Si tratta di una rassegna internazionale dei musicisti di strada. Una vera e propria tradizione che attrae nelle strade del bellissimo centro storico della città emiliana un gran numero di artisti. Musicisti ma anche giocolieri, acrobati, equilibristi, clown ed altri, sempre con grande successo di pubblico.

Ferrara Buskers Festival On Tour porterà tre tappe  della rassegna anche a Mantova (il 17 Agosto), Comacchio (il 18 Agosto) e Lugo (il 21 Agosto).

Ferrara il Buskers Festival: artisti da 35 nazioni

Quest’anno parteciperanno alla rassegna oltre mille artisti provenienti da 35 nazioni diverse, ognuno con il suo posto ed il suo calendario per l’esibizione per numeri impressionanti. Oltre duemila ore di spettacoli dal pomeriggio alla sera inoltrata. 20 gruppi di musicisti invitati di cui quattro arrivano da New York, la città ospite d’onore dell’edizione di quest’anno.
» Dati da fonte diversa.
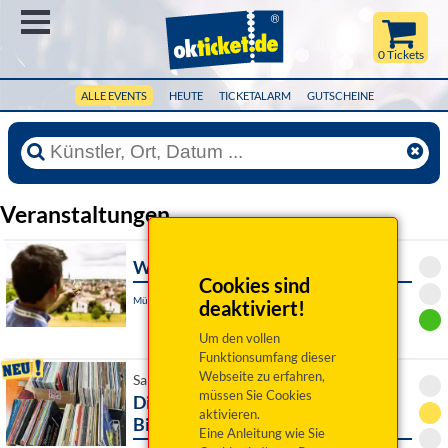
Menü
0 Tickets
ALLE EVENTS
HEUTE
TICKETALARM
GUTSCHEINE
Veranstaltungen
Whisky Wanderung München
Cookies sind
München, Wiener Platz
deaktiviert!
Um den vollen
Funktionsumfang dieser
Webseite zu erfahren,
Sa 17. Oktober 2026 19:00 Uhr
müssen Sie Cookies
Diskoabend mit DJ Markus
aktivieren.
Biersack
Eine Anleitung wie Sie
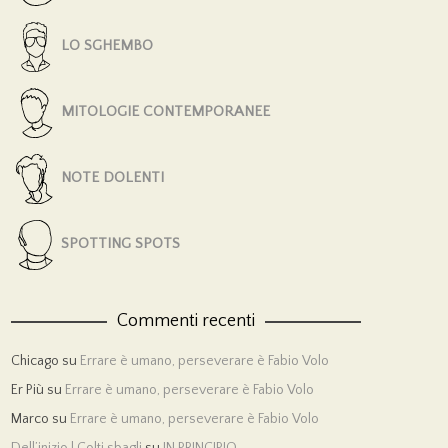
LO SGHEMBO
MITOLOGIE CONTEMPORANEE
NOTE DOLENTI
SPOTTING SPOTS
Commenti recenti
Chicago
su
Errare è umano, perseverare è Fabio Volo
Er Più
su
Errare è umano, perseverare è Fabio Volo
Marco
su
Errare è umano, perseverare è Fabio Volo
Dell’inizio | Colti sbagli
su
IN PRINCIPIO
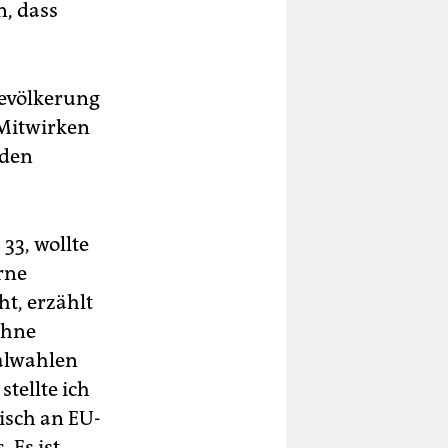
n, dass
evölkerung
 Mitwirken
 den
33, wollte
rne
ht, erzählt
ohne
alwahlen
tellte ich
isch an EU-
 Es ist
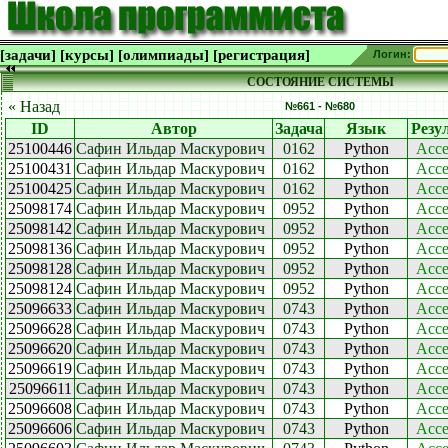
[задачи]
[курсы]
[олимпиады]
[регистрация]
Логин:
СОСТОЯНИЕ СИСТЕМЫ
« Назад
№661 - №680
ID
Автор
Задача
Язык
Резу
25100446
Сафин Ильдар Маскурович
0162
Python
Acce
25100431
Сафин Ильдар Маскурович
0162
Python
Acce
25100425
Сафин Ильдар Маскурович
0162
Python
Acce
25098174
Сафин Ильдар Маскурович
0952
Python
Acce
25098142
Сафин Ильдар Маскурович
0952
Python
Acce
25098136
Сафин Ильдар Маскурович
0952
Python
Acce
25098128
Сафин Ильдар Маскурович
0952
Python
Acce
25098124
Сафин Ильдар Маскурович
0952
Python
Acce
25096633
Сафин Ильдар Маскурович
0743
Python
Acce
25096628
Сафин Ильдар Маскурович
0743
Python
Acce
25096620
Сафин Ильдар Маскурович
0743
Python
Acce
25096619
Сафин Ильдар Маскурович
0743
Python
Acce
25096611
Сафин Ильдар Маскурович
0743
Python
Acce
25096608
Сафин Ильдар Маскурович
0743
Python
Acce
25096606
Сафин Ильдар Маскурович
0743
Python
Acce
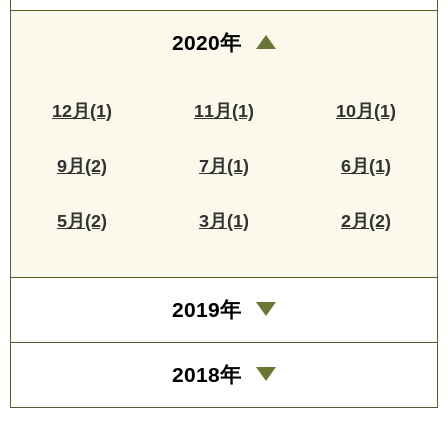
2020年
12月(1)
11月(1)
10月(1)
9月(2)
7月(1)
6月(1)
5月(2)
3月(1)
2月(2)
2019年
2018年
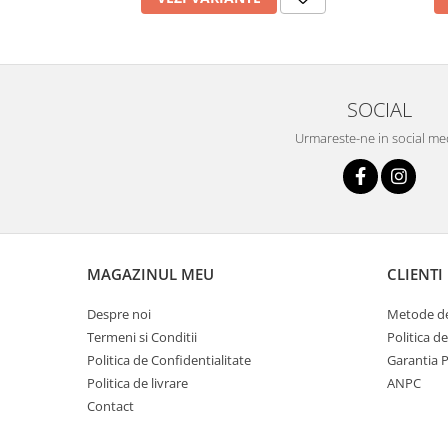
SOCIAL
Urmareste-ne in social me
MAGAZINUL MEU
CLIENTI
Despre noi
Metode de
Termeni si Conditii
Politica d
Politica de Confidentialitate
Garantia 
Politica de livrare
ANPC
Contact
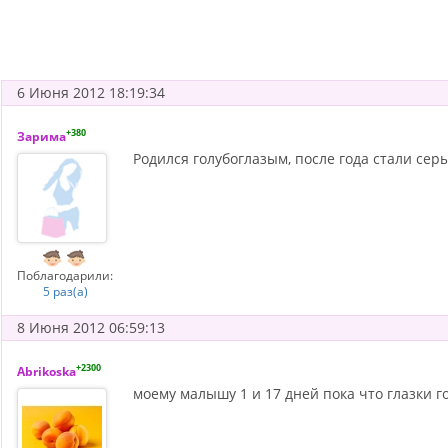
6 Июня 2012 18:19:34
+380
Зарима
Родился голубоглазым, после года стали сер
Поблагодарили:
5 раз(а)
8 Июня 2012 06:59:13
+2300
Abrikoska
моему малышу 1 и 17 дней пока что глазки го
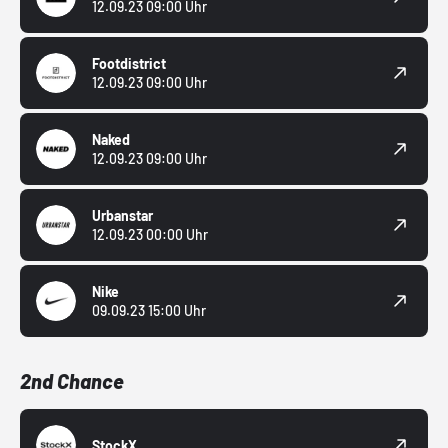
12.09.23 09:00 Uhr
Footdistrict
12.09.23 09:00 Uhr
Naked
12.09.23 09:00 Uhr
Urbanstar
12.09.23 00:00 Uhr
Nike
09.09.23 15:00 Uhr
2nd Chance
StockX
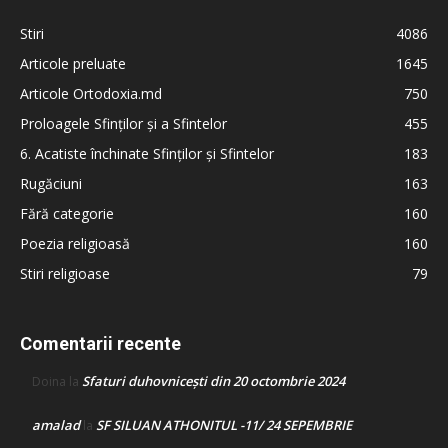
Stiri
4086
Articole preluate
1645
Articole Ortodoxia.md
750
Proloagele Sfinților și a Sfintelor
455
6. Acatiste închinate Sfinților și Sfintelor
183
Rugăciuni
163
Fără categorie
160
Poezia religioasă
160
Stiri religioase
79
Comentarii recente
Sfaturi duhovnicești din 20 octombrie 2024
Doina
la
amalad
SF SILUAN ATHONITUL -11/ 24 SEPEMBRIE
la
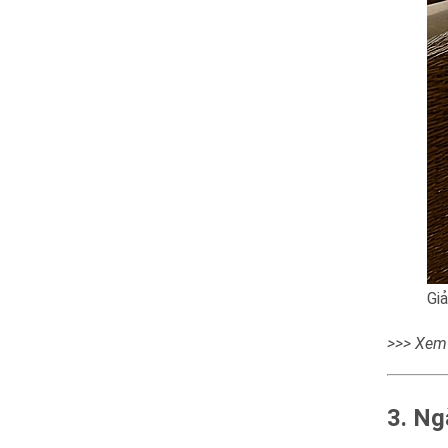
Giả
>>> Xem
3. Ng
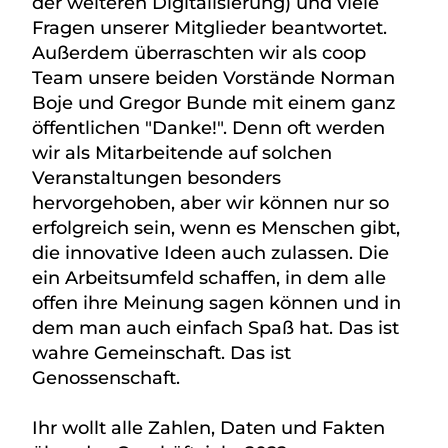
der weiteren Digitalisierung) und viele
Fragen unserer Mitglieder beantwortet.
Außerdem überraschten wir als coop
Team unsere beiden Vorstände Norman
Boje und Gregor Bunde mit einem ganz
öffentlichen "Danke!". Denn oft werden
wir als Mitarbeitende auf solchen
Veranstaltungen besonders
hervorgehoben, aber wir können nur so
erfolgreich sein, wenn es Menschen gibt,
die innovative Ideen auch zulassen. Die
ein Arbeitsumfeld schaffen, in dem alle
offen ihre Meinung sagen können und in
dem man auch einfach Spaß hat. Das ist
wahre Gemeinschaft. Das ist
Genossenschaft.
Ihr wollt alle Zahlen, Daten und Fakten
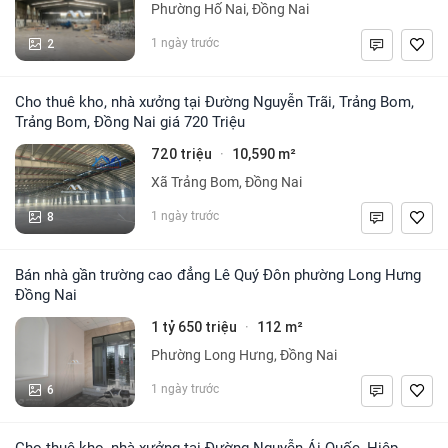
Phường Hố Nai, Đồng Nai
2
1 ngày trước
Cho thuê kho, nhà xưởng tại Đường Nguyễn Trãi, Trảng Bom,
Trảng Bom, Đồng Nai giá 720 Triệu
720 triệu
10,590 m²
·
Xã Trảng Bom, Đồng Nai
8
1 ngày trước
Bán nhà gần trường cao đẳng Lê Quý Đôn phường Long Hưng
Đồng Nai
1 tỷ 650 triệu
112 m²
·
Phường Long Hưng, Đồng Nai
6
1 ngày trước
Cho thuê kho, nhà xưởng tại Đường Nguyễn Ái Quốc, Hiệp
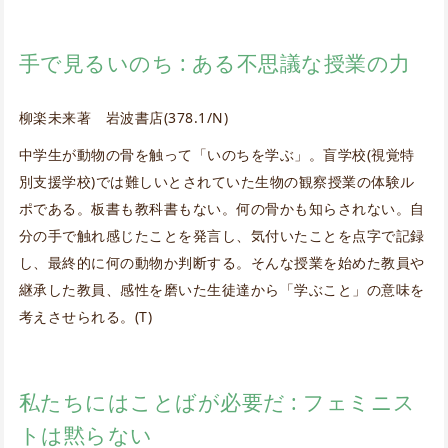
手で見るいのち : ある不思議な授業の力
柳楽未来著 岩波書店(378.1/N)
中学生が動物の骨を触って「いのちを学ぶ」。盲学校(視覚特
別支援学校)では難しいとされていた生物の観察授業の体験ル
ポである。板書も教科書もない。何の骨かも知らされない。自
分の手で触れ感じたことを発言し、気付いたことを点字で記録
し、最終的に何の動物か判断する。そんな授業を始めた教員や
継承した教員、感性を磨いた生徒達から「学ぶこと」の意味を
考えさせられる。(T)
私たちにはことばが必要だ : フェミニス
トは黙らない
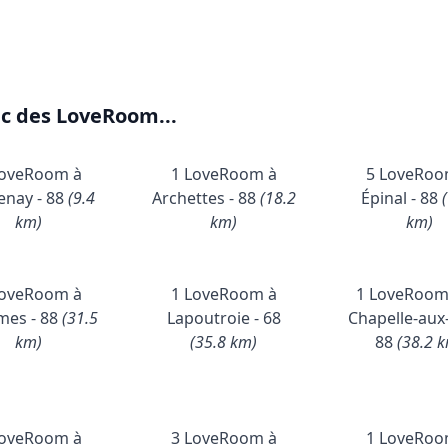
ec des LoveRoom...
LoveRoom à
1 LoveRoom à
5 LoveRoo
enay - 88
(9.4
Archettes - 88
(18.2
Épinal - 88
km)
km)
km)
LoveRoom à
1 LoveRoom à
1 LoveRoom
mes - 88
(31.5
Lapoutroie - 68
Chapelle-aux-
km)
(35.8 km)
88
(38.2 
LoveRoom à
3 LoveRoom à
1 LoveRoo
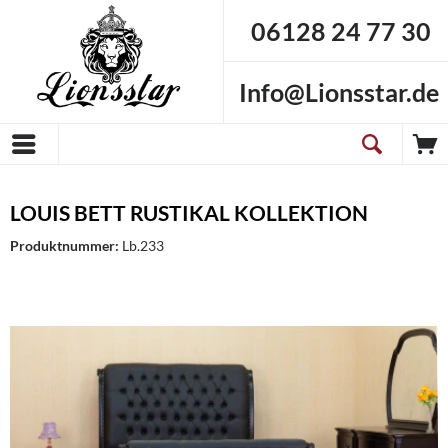
06128 24 77 30
Info@Lionsstar.de
LOUIS BETT RUSTIKAL KOLLEKTION
Produktnummer:
Lb.233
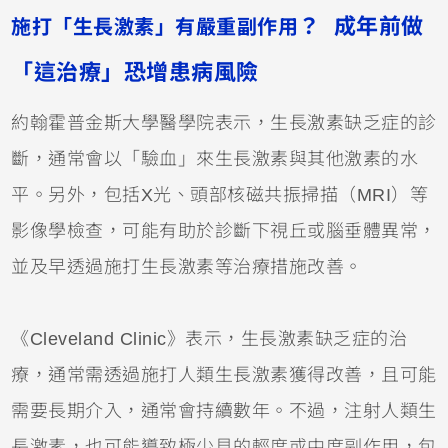
？ 成年前做
施打「生長激素」有嚴重副作用
「這治療」恐增患病風險
約翰霍普金斯大學醫學院表示，生長激素缺乏症的診
斷，通常會以「驗血」來生長激素與其他激素的水
平。另外，包括X光、頭部核磁共振掃描（MRI）等
影像學檢查，可能有助於診斷下視丘或腦垂體異常，
並及早透過施打生長激素等治療措施改善。
《Cleveland Clinic》表示，生長激素缺乏症的治
療，通常需透過施打人類生長激素獲得改善，且可能
需要長期介入，通常會持續數年。不過，注射人類生
長激素，也可能導致極少見的輕度或中度副作用，包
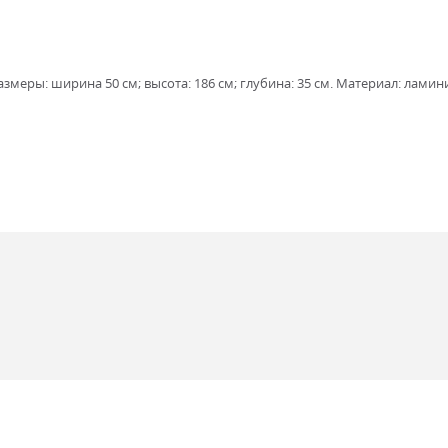
меры: ширина 50 см; высота: 186 см; глубина: 35 см. Материал: ламин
Festival nato nell’officina dell’ideatore, Stefano Bottoni

Il progetto del Buskers Festival nacque nel 1987 da un’idea di Stefano Bottoni, ancora oggi Direttore della manifestazione. Musicista, amante della musica, fabbro ed artigiano, diede vita a questa fantastica idea proprio nella sua officina. Un sogno che si realizzava nel suo amato ambiente di lavoro.

Stefano voleva una Ferrara più cosmopolita. Una città, la sua, in cui si potesse suonare liberamente per strada. La sua idea, approvata anche dal sindaco di Ferrara, diede vita inizialmente ad una rassegna biennale per arrivare ad un vero e proprio Festival.

I promotori del progetto Koradan saranno tra i protagonisti del Buskers Festival

I promotori del progetto Koradan saranno tra i protagonisti del Buskers Festival

Il Buskers Festival di Ferrara è un evento unico ed irrinunciabile, caratterizzato dai migliori artisti di strada italiani, tra cui Koradan, la fusione tra un poli strumentista/costruttore di strumenti etnici Alessandro Baccari e la danzatrice, Marzia Di Cicco.

Il Buskers Festival sarà una grande occasione per Alessandro Marzia, i quali offriranno al pubblico un vero e proprio spettacolo poliedrico. Proietteranno gli spettatori in un “viaggio visivo”, attraverso i cinque continenti, grazie alla danza ed alle frequenze strumentali. Linguaggi diversi che si trasformano in un tutt’uno inscindibile.